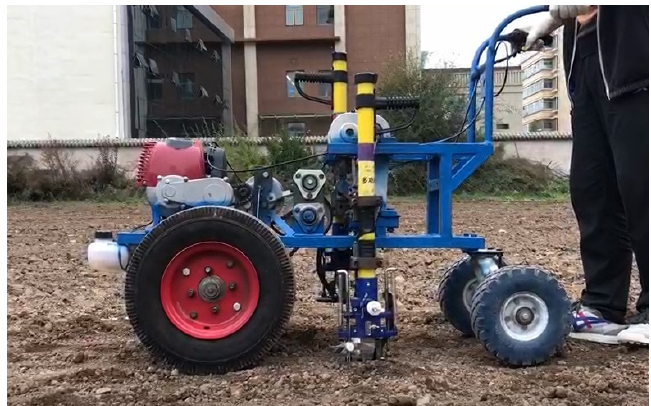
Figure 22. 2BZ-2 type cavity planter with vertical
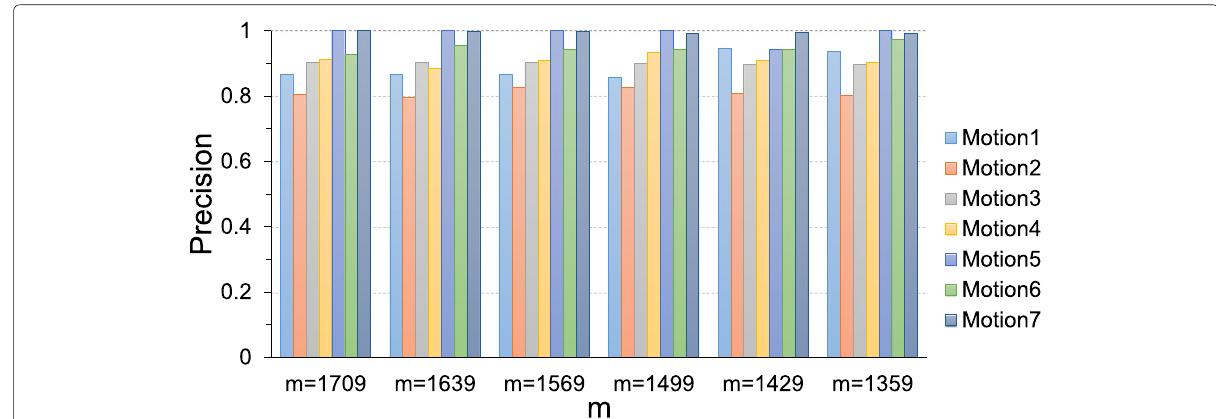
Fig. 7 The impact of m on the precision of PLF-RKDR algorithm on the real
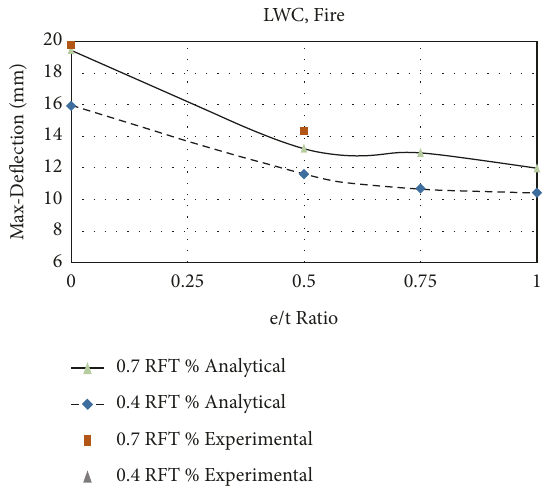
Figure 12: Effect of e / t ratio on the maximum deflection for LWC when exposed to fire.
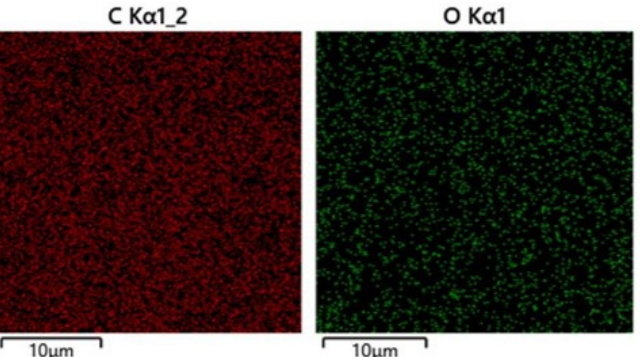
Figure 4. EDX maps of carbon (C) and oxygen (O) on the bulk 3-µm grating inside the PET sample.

Problem to solve
Report, for the data above, every line in which the string "Figure" appears.

Exercise output
Figure 22. 2BZ-2 type cavity planter with vertical
Figure 12: Effect of e / t ratio on the maximum deflection for LWC when exposed to fire.
Figure 4. EDX maps of carbon (C) and oxygen (O) on the bulk 3-µm grating inside the PET sample.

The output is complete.